» SOURCE RECORDS:
= Beginning of Section =

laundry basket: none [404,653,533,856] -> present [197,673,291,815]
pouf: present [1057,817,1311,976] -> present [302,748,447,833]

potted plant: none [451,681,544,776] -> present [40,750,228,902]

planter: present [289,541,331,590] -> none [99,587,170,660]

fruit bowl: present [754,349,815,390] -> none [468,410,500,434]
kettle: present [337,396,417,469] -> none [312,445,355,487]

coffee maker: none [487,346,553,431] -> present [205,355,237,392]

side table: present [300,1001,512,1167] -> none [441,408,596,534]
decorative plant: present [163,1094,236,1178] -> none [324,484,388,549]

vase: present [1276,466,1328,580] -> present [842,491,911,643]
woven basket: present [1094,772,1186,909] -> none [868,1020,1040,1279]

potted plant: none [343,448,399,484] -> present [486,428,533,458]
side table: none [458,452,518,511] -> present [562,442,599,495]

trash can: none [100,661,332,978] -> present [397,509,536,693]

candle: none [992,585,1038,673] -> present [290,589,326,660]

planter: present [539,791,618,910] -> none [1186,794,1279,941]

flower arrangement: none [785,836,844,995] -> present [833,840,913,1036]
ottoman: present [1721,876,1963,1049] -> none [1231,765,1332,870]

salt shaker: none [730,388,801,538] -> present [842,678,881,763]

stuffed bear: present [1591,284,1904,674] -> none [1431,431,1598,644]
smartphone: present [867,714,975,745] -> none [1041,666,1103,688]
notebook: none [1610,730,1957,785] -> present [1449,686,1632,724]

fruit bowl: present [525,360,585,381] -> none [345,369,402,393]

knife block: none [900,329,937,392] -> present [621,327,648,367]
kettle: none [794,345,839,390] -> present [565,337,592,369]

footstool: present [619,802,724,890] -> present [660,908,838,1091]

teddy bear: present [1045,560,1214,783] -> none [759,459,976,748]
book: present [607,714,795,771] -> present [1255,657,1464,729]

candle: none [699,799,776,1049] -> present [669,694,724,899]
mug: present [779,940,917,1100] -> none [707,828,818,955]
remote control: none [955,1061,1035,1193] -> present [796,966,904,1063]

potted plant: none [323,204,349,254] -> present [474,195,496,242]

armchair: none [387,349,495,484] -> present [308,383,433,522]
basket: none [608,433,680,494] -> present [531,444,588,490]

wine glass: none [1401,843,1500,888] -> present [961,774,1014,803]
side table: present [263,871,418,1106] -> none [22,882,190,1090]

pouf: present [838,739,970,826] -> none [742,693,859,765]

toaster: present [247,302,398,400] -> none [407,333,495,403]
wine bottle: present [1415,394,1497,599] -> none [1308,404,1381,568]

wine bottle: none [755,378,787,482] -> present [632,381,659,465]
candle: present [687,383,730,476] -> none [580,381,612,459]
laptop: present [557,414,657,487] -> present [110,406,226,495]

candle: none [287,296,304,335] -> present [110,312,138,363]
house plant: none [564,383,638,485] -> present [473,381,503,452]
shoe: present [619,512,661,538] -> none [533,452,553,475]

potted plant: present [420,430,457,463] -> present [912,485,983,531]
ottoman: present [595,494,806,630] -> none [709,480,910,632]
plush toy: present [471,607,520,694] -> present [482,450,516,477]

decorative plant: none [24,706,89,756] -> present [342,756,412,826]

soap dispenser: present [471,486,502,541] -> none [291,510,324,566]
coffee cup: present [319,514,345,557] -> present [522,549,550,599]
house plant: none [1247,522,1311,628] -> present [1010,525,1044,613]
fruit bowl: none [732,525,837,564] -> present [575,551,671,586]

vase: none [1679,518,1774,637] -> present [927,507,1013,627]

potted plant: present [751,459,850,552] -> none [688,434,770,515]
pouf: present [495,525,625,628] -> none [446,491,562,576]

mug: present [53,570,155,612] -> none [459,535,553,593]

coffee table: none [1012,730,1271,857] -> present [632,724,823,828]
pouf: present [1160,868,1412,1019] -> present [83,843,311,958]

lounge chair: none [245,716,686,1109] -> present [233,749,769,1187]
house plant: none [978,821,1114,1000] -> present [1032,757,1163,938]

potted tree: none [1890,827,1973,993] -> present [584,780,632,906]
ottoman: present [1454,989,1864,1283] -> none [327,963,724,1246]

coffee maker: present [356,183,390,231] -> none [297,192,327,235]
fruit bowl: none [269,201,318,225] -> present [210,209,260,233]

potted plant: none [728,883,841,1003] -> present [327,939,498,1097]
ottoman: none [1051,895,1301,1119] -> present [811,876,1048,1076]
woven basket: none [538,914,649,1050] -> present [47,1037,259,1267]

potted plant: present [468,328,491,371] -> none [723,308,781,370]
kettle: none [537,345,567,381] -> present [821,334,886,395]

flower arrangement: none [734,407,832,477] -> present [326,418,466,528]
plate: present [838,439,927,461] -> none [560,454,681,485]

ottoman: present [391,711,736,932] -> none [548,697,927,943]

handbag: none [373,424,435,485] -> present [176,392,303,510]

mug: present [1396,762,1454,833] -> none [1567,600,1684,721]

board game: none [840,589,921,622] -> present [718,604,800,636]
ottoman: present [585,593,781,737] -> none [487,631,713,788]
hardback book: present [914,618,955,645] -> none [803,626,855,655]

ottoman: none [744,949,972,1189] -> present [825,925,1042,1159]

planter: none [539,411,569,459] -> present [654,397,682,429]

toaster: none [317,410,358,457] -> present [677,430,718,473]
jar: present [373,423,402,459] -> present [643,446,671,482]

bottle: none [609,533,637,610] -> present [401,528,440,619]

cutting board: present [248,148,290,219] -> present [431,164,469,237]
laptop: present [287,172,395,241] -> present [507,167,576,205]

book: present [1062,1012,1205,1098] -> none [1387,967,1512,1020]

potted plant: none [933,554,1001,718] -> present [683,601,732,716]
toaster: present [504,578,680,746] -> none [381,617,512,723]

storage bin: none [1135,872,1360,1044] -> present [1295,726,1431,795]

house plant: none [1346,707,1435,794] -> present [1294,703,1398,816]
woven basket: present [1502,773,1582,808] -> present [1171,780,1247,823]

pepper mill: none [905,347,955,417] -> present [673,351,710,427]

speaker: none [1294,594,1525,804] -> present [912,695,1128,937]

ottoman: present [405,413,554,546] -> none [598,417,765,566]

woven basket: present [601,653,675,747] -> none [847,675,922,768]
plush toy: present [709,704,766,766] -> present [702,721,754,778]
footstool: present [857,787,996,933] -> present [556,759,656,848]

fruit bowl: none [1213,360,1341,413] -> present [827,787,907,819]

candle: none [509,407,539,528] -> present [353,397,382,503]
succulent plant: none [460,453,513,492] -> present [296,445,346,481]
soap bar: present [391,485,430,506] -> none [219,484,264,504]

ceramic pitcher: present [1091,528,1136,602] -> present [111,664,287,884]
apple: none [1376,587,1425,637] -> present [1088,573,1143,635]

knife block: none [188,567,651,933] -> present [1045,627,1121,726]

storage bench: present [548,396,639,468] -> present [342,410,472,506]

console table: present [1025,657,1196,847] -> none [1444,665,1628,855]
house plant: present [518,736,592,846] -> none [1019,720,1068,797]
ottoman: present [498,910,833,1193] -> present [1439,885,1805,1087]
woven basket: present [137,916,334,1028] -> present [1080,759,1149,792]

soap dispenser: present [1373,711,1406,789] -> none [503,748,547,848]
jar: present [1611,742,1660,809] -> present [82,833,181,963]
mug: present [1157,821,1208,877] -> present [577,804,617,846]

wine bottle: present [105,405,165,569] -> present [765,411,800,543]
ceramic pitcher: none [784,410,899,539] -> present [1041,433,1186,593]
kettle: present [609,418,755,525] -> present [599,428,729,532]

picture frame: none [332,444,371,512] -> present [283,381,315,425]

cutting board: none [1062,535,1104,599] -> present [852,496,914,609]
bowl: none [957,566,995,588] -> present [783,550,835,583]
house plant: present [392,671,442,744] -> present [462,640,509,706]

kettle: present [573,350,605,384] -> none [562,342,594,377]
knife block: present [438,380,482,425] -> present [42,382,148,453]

= End of Section =

Your task is to restate all of the records above word for word.

laundry basket: none [404,653,533,856] -> present [197,673,291,815]
pouf: present [1057,817,1311,976] -> present [302,748,447,833]

potted plant: none [451,681,544,776] -> present [40,750,228,902]

planter: present [289,541,331,590] -> none [99,587,170,660]

fruit bowl: present [754,349,815,390] -> none [468,410,500,434]
kettle: present [337,396,417,469] -> none [312,445,355,487]

coffee maker: none [487,346,553,431] -> present [205,355,237,392]

side table: present [300,1001,512,1167] -> none [441,408,596,534]
decorative plant: present [163,1094,236,1178] -> none [324,484,388,549]

vase: present [1276,466,1328,580] -> present [842,491,911,643]
woven basket: present [1094,772,1186,909] -> none [868,1020,1040,1279]

potted plant: none [343,448,399,484] -> present [486,428,533,458]
side table: none [458,452,518,511] -> present [562,442,599,495]

trash can: none [100,661,332,978] -> present [397,509,536,693]

candle: none [992,585,1038,673] -> present [290,589,326,660]

planter: present [539,791,618,910] -> none [1186,794,1279,941]

flower arrangement: none [785,836,844,995] -> present [833,840,913,1036]
ottoman: present [1721,876,1963,1049] -> none [1231,765,1332,870]

salt shaker: none [730,388,801,538] -> present [842,678,881,763]

stuffed bear: present [1591,284,1904,674] -> none [1431,431,1598,644]
smartphone: present [867,714,975,745] -> none [1041,666,1103,688]
notebook: none [1610,730,1957,785] -> present [1449,686,1632,724]

fruit bowl: present [525,360,585,381] -> none [345,369,402,393]

knife block: none [900,329,937,392] -> present [621,327,648,367]
kettle: none [794,345,839,390] -> present [565,337,592,369]

footstool: present [619,802,724,890] -> present [660,908,838,1091]

teddy bear: present [1045,560,1214,783] -> none [759,459,976,748]
book: present [607,714,795,771] -> present [1255,657,1464,729]

candle: none [699,799,776,1049] -> present [669,694,724,899]
mug: present [779,940,917,1100] -> none [707,828,818,955]
remote control: none [955,1061,1035,1193] -> present [796,966,904,1063]

potted plant: none [323,204,349,254] -> present [474,195,496,242]

armchair: none [387,349,495,484] -> present [308,383,433,522]
basket: none [608,433,680,494] -> present [531,444,588,490]

wine glass: none [1401,843,1500,888] -> present [961,774,1014,803]
side table: present [263,871,418,1106] -> none [22,882,190,1090]

pouf: present [838,739,970,826] -> none [742,693,859,765]

toaster: present [247,302,398,400] -> none [407,333,495,403]
wine bottle: present [1415,394,1497,599] -> none [1308,404,1381,568]

wine bottle: none [755,378,787,482] -> present [632,381,659,465]
candle: present [687,383,730,476] -> none [580,381,612,459]
laptop: present [557,414,657,487] -> present [110,406,226,495]

candle: none [287,296,304,335] -> present [110,312,138,363]
house plant: none [564,383,638,485] -> present [473,381,503,452]
shoe: present [619,512,661,538] -> none [533,452,553,475]

potted plant: present [420,430,457,463] -> present [912,485,983,531]
ottoman: present [595,494,806,630] -> none [709,480,910,632]
plush toy: present [471,607,520,694] -> present [482,450,516,477]

decorative plant: none [24,706,89,756] -> present [342,756,412,826]

soap dispenser: present [471,486,502,541] -> none [291,510,324,566]
coffee cup: present [319,514,345,557] -> present [522,549,550,599]
house plant: none [1247,522,1311,628] -> present [1010,525,1044,613]
fruit bowl: none [732,525,837,564] -> present [575,551,671,586]

vase: none [1679,518,1774,637] -> present [927,507,1013,627]

potted plant: present [751,459,850,552] -> none [688,434,770,515]
pouf: present [495,525,625,628] -> none [446,491,562,576]

mug: present [53,570,155,612] -> none [459,535,553,593]

coffee table: none [1012,730,1271,857] -> present [632,724,823,828]
pouf: present [1160,868,1412,1019] -> present [83,843,311,958]

lounge chair: none [245,716,686,1109] -> present [233,749,769,1187]
house plant: none [978,821,1114,1000] -> present [1032,757,1163,938]

potted tree: none [1890,827,1973,993] -> present [584,780,632,906]
ottoman: present [1454,989,1864,1283] -> none [327,963,724,1246]

coffee maker: present [356,183,390,231] -> none [297,192,327,235]
fruit bowl: none [269,201,318,225] -> present [210,209,260,233]

potted plant: none [728,883,841,1003] -> present [327,939,498,1097]
ottoman: none [1051,895,1301,1119] -> present [811,876,1048,1076]
woven basket: none [538,914,649,1050] -> present [47,1037,259,1267]

potted plant: present [468,328,491,371] -> none [723,308,781,370]
kettle: none [537,345,567,381] -> present [821,334,886,395]

flower arrangement: none [734,407,832,477] -> present [326,418,466,528]
plate: present [838,439,927,461] -> none [560,454,681,485]

ottoman: present [391,711,736,932] -> none [548,697,927,943]

handbag: none [373,424,435,485] -> present [176,392,303,510]

mug: present [1396,762,1454,833] -> none [1567,600,1684,721]

board game: none [840,589,921,622] -> present [718,604,800,636]
ottoman: present [585,593,781,737] -> none [487,631,713,788]
hardback book: present [914,618,955,645] -> none [803,626,855,655]

ottoman: none [744,949,972,1189] -> present [825,925,1042,1159]

planter: none [539,411,569,459] -> present [654,397,682,429]

toaster: none [317,410,358,457] -> present [677,430,718,473]
jar: present [373,423,402,459] -> present [643,446,671,482]

bottle: none [609,533,637,610] -> present [401,528,440,619]

cutting board: present [248,148,290,219] -> present [431,164,469,237]
laptop: present [287,172,395,241] -> present [507,167,576,205]

book: present [1062,1012,1205,1098] -> none [1387,967,1512,1020]

potted plant: none [933,554,1001,718] -> present [683,601,732,716]
toaster: present [504,578,680,746] -> none [381,617,512,723]

storage bin: none [1135,872,1360,1044] -> present [1295,726,1431,795]

house plant: none [1346,707,1435,794] -> present [1294,703,1398,816]
woven basket: present [1502,773,1582,808] -> present [1171,780,1247,823]

pepper mill: none [905,347,955,417] -> present [673,351,710,427]

speaker: none [1294,594,1525,804] -> present [912,695,1128,937]

ottoman: present [405,413,554,546] -> none [598,417,765,566]

woven basket: present [601,653,675,747] -> none [847,675,922,768]
plush toy: present [709,704,766,766] -> present [702,721,754,778]
footstool: present [857,787,996,933] -> present [556,759,656,848]

fruit bowl: none [1213,360,1341,413] -> present [827,787,907,819]

candle: none [509,407,539,528] -> present [353,397,382,503]
succulent plant: none [460,453,513,492] -> present [296,445,346,481]
soap bar: present [391,485,430,506] -> none [219,484,264,504]

ceramic pitcher: present [1091,528,1136,602] -> present [111,664,287,884]
apple: none [1376,587,1425,637] -> present [1088,573,1143,635]

knife block: none [188,567,651,933] -> present [1045,627,1121,726]

storage bench: present [548,396,639,468] -> present [342,410,472,506]

console table: present [1025,657,1196,847] -> none [1444,665,1628,855]
house plant: present [518,736,592,846] -> none [1019,720,1068,797]
ottoman: present [498,910,833,1193] -> present [1439,885,1805,1087]
woven basket: present [137,916,334,1028] -> present [1080,759,1149,792]

soap dispenser: present [1373,711,1406,789] -> none [503,748,547,848]
jar: present [1611,742,1660,809] -> present [82,833,181,963]
mug: present [1157,821,1208,877] -> present [577,804,617,846]

wine bottle: present [105,405,165,569] -> present [765,411,800,543]
ceramic pitcher: none [784,410,899,539] -> present [1041,433,1186,593]
kettle: present [609,418,755,525] -> present [599,428,729,532]

picture frame: none [332,444,371,512] -> present [283,381,315,425]

cutting board: none [1062,535,1104,599] -> present [852,496,914,609]
bowl: none [957,566,995,588] -> present [783,550,835,583]
house plant: present [392,671,442,744] -> present [462,640,509,706]

kettle: present [573,350,605,384] -> none [562,342,594,377]
knife block: present [438,380,482,425] -> present [42,382,148,453]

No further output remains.